Ok. I have been asked and asked why I have folded over the years and why I am placing so much effort in Crunching now.
A few of you have expressed personal concern and think I am choosing to leave F@H for childish reasons like the disagreements that come up, and how Stanford has it's challenges. While there is a limited amount of truth to that.
Here is why I spread out our efforts for others I do not know, never met, may never know/meet, and those I know, met and loved...
Loved ones lost just in my family, My wife's side is very similar...
1968 Grandfather, Liver failure (Heavy drinker)
1974 Aunt, Diabetes, lost all her limbs before losing her life four years later.
1978 Uncle, Cancer, life long smoker
1989 Great Grandmother, suffered from Alzheimer's
1993 Great Grandfather, Suffered from various wounds from WW1 and WW2 (Lost both legs, hips) and pancreatic cancer
1997 Great Grandfather, suffered from Alzheimer's
1998 Great Grandmother, suffered from Alzheimer's
2002 Grandmother lost both breasts to cancer, still with us today
2004 Grandfather, Skin Cancer, two other cancers (Not a smoker)
2008 Grandmother, Cancer (never told what form of, did not want anyone to worry)
2010 Our then 21 year old son.
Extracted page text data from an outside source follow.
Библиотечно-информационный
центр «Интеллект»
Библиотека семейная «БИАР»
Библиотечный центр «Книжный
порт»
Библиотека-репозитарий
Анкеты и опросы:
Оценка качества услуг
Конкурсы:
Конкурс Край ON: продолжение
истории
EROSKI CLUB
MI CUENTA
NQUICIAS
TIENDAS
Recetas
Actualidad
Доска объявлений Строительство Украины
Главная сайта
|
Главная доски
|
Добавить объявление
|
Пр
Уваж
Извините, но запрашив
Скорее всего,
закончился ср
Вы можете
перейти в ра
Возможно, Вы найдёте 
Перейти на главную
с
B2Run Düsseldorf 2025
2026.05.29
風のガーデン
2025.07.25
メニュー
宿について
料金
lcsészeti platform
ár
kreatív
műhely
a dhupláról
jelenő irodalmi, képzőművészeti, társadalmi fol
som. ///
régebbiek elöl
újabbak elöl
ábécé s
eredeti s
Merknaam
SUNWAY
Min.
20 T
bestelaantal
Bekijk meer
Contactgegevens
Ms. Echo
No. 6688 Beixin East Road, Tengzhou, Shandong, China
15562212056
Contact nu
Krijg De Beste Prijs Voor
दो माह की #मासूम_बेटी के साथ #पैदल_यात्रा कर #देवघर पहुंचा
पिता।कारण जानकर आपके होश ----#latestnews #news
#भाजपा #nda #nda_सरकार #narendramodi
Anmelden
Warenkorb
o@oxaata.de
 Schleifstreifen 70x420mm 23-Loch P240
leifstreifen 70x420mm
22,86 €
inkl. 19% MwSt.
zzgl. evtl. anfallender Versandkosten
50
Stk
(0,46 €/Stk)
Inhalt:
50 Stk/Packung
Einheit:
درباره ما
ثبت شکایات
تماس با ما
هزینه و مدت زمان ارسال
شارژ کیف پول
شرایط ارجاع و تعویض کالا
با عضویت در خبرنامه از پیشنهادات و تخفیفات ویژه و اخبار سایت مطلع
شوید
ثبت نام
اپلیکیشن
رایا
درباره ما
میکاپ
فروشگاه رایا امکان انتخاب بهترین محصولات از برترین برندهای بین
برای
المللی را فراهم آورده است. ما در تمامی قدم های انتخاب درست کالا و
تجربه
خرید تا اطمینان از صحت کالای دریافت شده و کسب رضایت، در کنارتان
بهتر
Just a passenger in a car doing what he knew to do.
2011 Step Father, Cancer (Smoker and , pancreatic cancer) Stroke, Heart-attack all hidden from us until his last day...
So there you have it. My desire to help is for those that I do know and do not know. I feel if I have an opportunity to help, I should. And how dare I consider not to for any reason. As long as I can and have the ability I will. Will it be to the satisfaction of others? Well, no disrespect meant... But I do not listen to what others think my effort level should or should not be. I listen to my family, my heart, and work withing my abilities.